------ Textabschnitt
Doch genau diese Informationszirkulation berge sowohl in Brasilien, als auch in globaler Perspektive, Herausforderungen, da das Internet für die Regierungen meist eine unverstandene, undurchsichtige Kraft darstelle. Die Gesellschaftsstruktur in Brasilien sei traditionell sehr hierarchisch geprägt und das Monopol der Informationsverbreitung habe lange in den Händen von organisierten Interessen und des Staates gelegen. Mit der Erfindung des Internets wurde in Brasilien eine Welle der Innovationen ausgelöst, die den hierarchischen Charakter der politischen Struktur in Frage stellt, so Braz. Die Brasilianer hätten gelernt, sich horizontal zu organisieren und fordern die Demokratisierung des Informationsaustausches auch deutlich ein. Das Internet bietet ihnen die Möglichkeit als Kollektiv zu diskutieren und die politische Themensetzung mitzubestimmen. Dass Unzufriedenheit mit dem politischen System besteht ist kein rein brasilianisches und kein neues Problem, jedoch besteht durch die technologische Revolution die Möglichkeit, dass sich die Bürger auf horizontaler Ebene direkt über ihren Unmut austauschen und sich organisieren können und ihrer Meinung somit schneller und effektiver Bedeutung zukommt. Da die brasilianische Politik, laut Braz, noch nicht verstanden habe diese neuen Entwicklungen zu nutzen und den Forderungen Rechnung zu tragen, entstünde eine gewaltige Kluft zwischen Volk und Politik. Diese latente Spannung zwischen noch bestehender hierarchische Organisation des Staates und seiner Institutionen auf der einen Seite und dem raschen technologischen Fortschritts auf der anderen, stellt für Braz den Katalysator für die Wut gegen den Staat und seiner Akteure dar. Dazu kommt die Unzufriedenheit der Bevölkerung mit der Qualität der öffentlichen Dienstleistungen, der schwachen Wirtschaftsleistung trotz großen Potenzials und der Korruption innerhalb der politischen Riege. Dieser Unmut entlädt sich aktuell in den Sozialprotesten in den brasilianischen Großstädten.

Weltweite Revolutionen organisiert über Netzwerke

Grosse Anspannung und Wut ist aber nicht nur in Brasilien zu vernehmen. Ricardo Gomes, Professor für Politikwissenschaft an der Marketinghochschule ESPM, beleuchtete in seinem Vortrag die global aufflammende Protestkultur, die seiner Meinung nach eng mit der technologischen Entwicklung und den neuen Medien zusammenhängt, die die aufgestaute Wut des Volkes an die Oberfläche transportiert haben. Gomes forderte, den Blick auf die Theorie nicht zu vernachlässigen, um die globalen Phänomene angemessen analysieren und Vergleiche ziehen zu können. Dadurch werde klar, dass die enorme Anzahl an Protesten der letzten Jahre sich nicht gegen Ideologien richtet, sondern auf der auffallenden Unzufriedenheit der Gesellschaft mit dem politischen System, das es nicht schafft die offensichtlichen sozialen Unterschiede und Probleme zu beheben, basiert.
------------
------ Bereitgestellte Zeilen
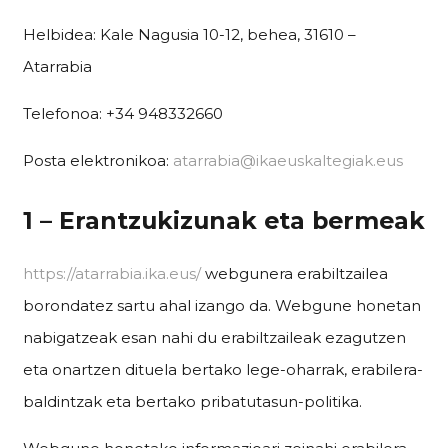
Helbidea: Kale Nagusia 10-12, behea, 31610 –
Atarrabia
Telefonoa: +34 948332660
Posta elektronikoa:
atarrabia@ikaeuskaltegiak.eus
1 – Erantzukizunak eta bermeak
https://atarrabia.ika.eus/
webgunera erabiltzailea
borondatez sartu ahal izango da. Webgune honetan
nabigatzeak esan nahi du erabiltzaileak ezagutzen
eta onartzen dituela bertako lege-oharrak, erabilera-
baldintzak eta bertako pribatutasun-politika.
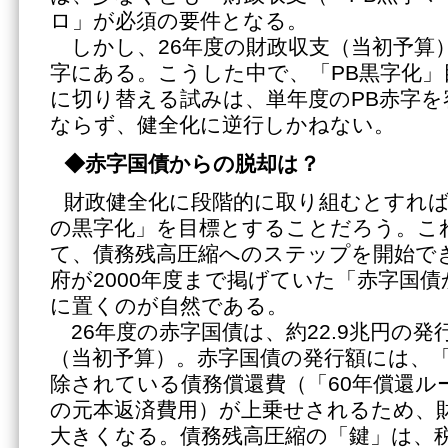
ロ」が必須の要件となる。
しかし、26年度の財政収支（当初予算）は
字にある。こうした中で、「PB黒字化」
に切り替える試みは、単年度のPB赤字
ならず、健全化に逆行しかねない。
◆赤字国債からの脱却は？
財政健全化に段階的に取り組むとすれ
の黒字化」を目標とすることだろう。こ
て、債務残高圧縮へのステップを開始で
府が2000年度まで掲げていた「赤字国
に置くのが自然である。
26年度の赤字国債は、約22.9兆円の
（当初予算）。赤字国債の発行額には、
除されている債務償還費（「60年償還ル
の元本返済費用）が上乗せされるため、
大きくなる。債務残高圧縮の「鍵」は、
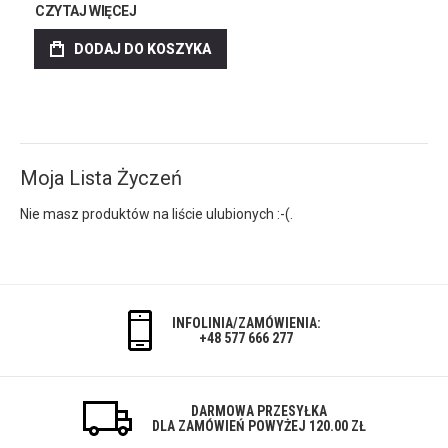
CZYTAJ WIĘCEJ
DODAJ DO KOSZYKA
Moja Lista Życzeń
Nie masz produktów na liście ulubionych :-(.
INFOLINIA/ZAMÓWIENIA:
+48 577 666 277
DARMOWA PRZESYŁKA
DLA ZAMÓWIEŃ POWYŻEJ 120.00 ZŁ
------------
Zu bearbeiten:
1. Gib aus dem Text über die Proteste in Brasilien den Abschnitt wortgetreu aus, beginnend mit "Weltweite Revolutionen organisiert" und weiter bis einschließlich "zu beheben, basiert.".
2. Welche Stelle hat Ricardo Gomes laut dem Text über die Proteste in Brasilien inne?
Die Zeilen spielen hierfür keine Rolle.

Ergebnisse:
1.
Weltweite Revolutionen organisiert über Netzwerke

Grosse Anspannung und Wut ist aber nicht nur in Brasilien zu vernehmen. Ricardo Gomes, Professor für Politikwissenschaft an der Marketinghochschule ESPM, beleuchtete in seinem Vortrag die global aufflammende Protestkultur, die seiner Meinung nach eng mit der technologischen Entwicklung und den neuen Medien zusammenhängt, die die aufgestaute Wut des Volkes an die Oberfläche transportiert haben. Gomes forderte, den Blick auf die Theorie nicht zu vernachlässigen, um die globalen Phänomene angemessen analysieren und Vergleiche ziehen zu können. Dadurch werde klar, dass die enorme Anzahl an Protesten der letzten Jahre sich nicht gegen Ideologien richtet, sondern auf der auffallenden Unzufriedenheit der Gesellschaft mit dem politischen System, das es nicht schafft die offensichtlichen sozialen Unterschiede und Probleme zu beheben, basiert.

2. Er ist Professor für Politikwissenschaft an der Marketinghochschule ESPM.